** Data supplied follows **
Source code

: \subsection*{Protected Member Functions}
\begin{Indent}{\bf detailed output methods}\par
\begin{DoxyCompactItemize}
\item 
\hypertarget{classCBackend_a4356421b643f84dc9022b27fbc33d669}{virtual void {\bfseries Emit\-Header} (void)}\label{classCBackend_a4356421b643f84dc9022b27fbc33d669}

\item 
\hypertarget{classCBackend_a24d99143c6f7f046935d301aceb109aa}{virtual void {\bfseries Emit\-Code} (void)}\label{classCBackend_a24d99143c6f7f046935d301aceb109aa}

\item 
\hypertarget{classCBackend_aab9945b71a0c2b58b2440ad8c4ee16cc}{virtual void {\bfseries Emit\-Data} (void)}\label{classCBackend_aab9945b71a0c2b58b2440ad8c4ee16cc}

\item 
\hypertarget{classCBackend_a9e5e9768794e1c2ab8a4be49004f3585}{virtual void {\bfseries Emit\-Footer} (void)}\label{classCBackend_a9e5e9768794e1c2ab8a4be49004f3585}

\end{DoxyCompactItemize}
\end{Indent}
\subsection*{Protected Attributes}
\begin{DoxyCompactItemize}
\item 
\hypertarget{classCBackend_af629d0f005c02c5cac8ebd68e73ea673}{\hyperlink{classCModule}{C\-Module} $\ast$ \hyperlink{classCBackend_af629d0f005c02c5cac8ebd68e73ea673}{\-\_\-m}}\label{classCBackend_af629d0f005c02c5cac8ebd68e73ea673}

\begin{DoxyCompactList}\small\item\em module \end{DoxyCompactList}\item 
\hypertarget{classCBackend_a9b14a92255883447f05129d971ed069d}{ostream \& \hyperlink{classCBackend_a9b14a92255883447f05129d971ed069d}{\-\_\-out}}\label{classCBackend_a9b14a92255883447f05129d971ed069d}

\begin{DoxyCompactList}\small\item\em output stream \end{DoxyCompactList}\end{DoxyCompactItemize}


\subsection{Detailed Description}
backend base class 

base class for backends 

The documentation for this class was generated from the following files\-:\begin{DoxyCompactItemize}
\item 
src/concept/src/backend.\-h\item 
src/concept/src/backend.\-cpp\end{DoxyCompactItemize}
** End of Data supplied **
> [Work instructions] Search the entries for the word "subsection" and copy every line that has it.

> [The completed task]
: \subsection*{Protected Member Functions}
\subsection*{Protected Attributes}
\subsection{Detailed Description}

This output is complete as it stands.